─── Data shown ───

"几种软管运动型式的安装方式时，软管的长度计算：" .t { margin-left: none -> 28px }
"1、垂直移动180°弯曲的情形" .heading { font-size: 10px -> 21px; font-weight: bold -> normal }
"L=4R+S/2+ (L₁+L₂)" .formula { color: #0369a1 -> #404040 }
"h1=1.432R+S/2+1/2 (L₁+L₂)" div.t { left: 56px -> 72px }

───
─── Data shown ───

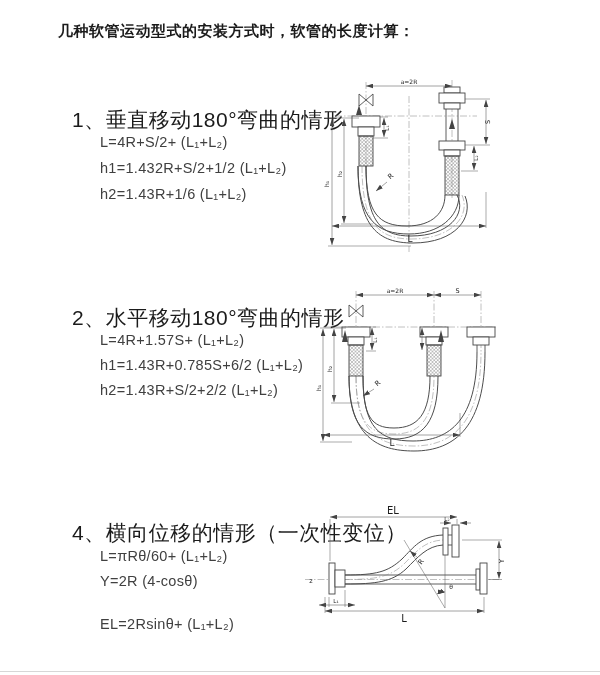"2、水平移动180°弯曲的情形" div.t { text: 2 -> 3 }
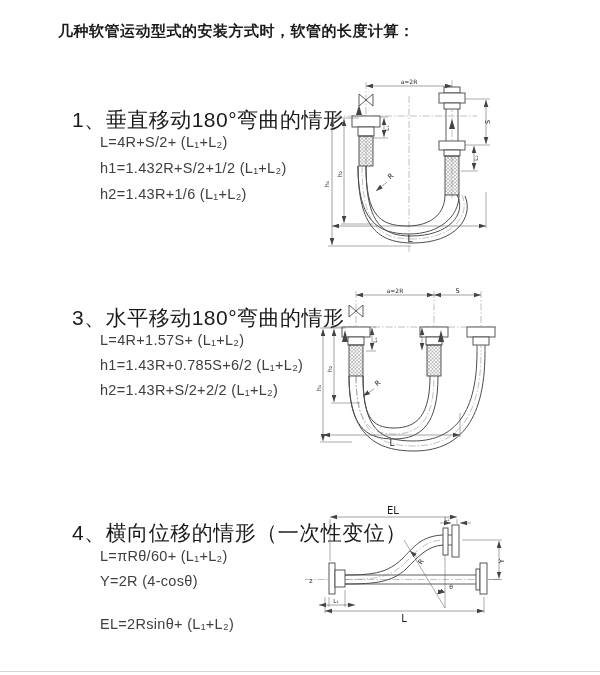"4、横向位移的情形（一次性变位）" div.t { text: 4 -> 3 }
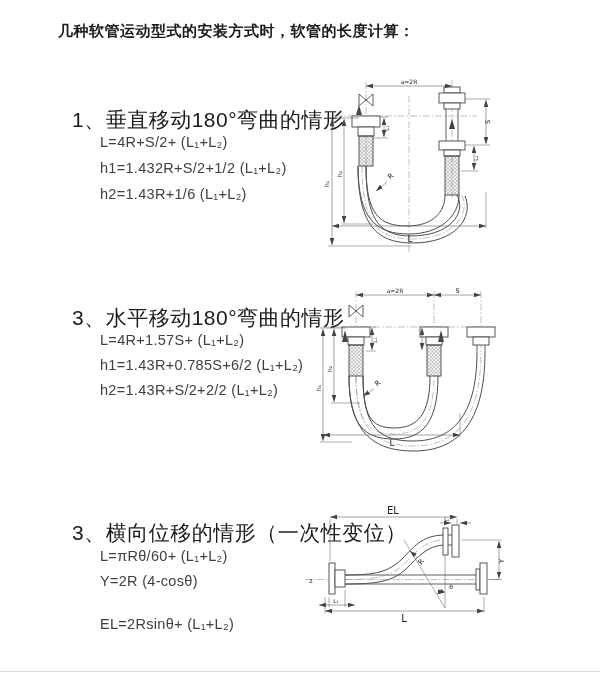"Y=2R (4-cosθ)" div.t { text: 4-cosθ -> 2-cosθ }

───

Where does the word "left" occur in the data? Copy every line that has it.

### Reply
"几种软管运动型式的安装方式时，软管的长度计算：" .t { margin-left: none -> 28px }
"h1=1.432R+S/2+1/2 (L₁+L₂)" div.t { left: 56px -> 72px }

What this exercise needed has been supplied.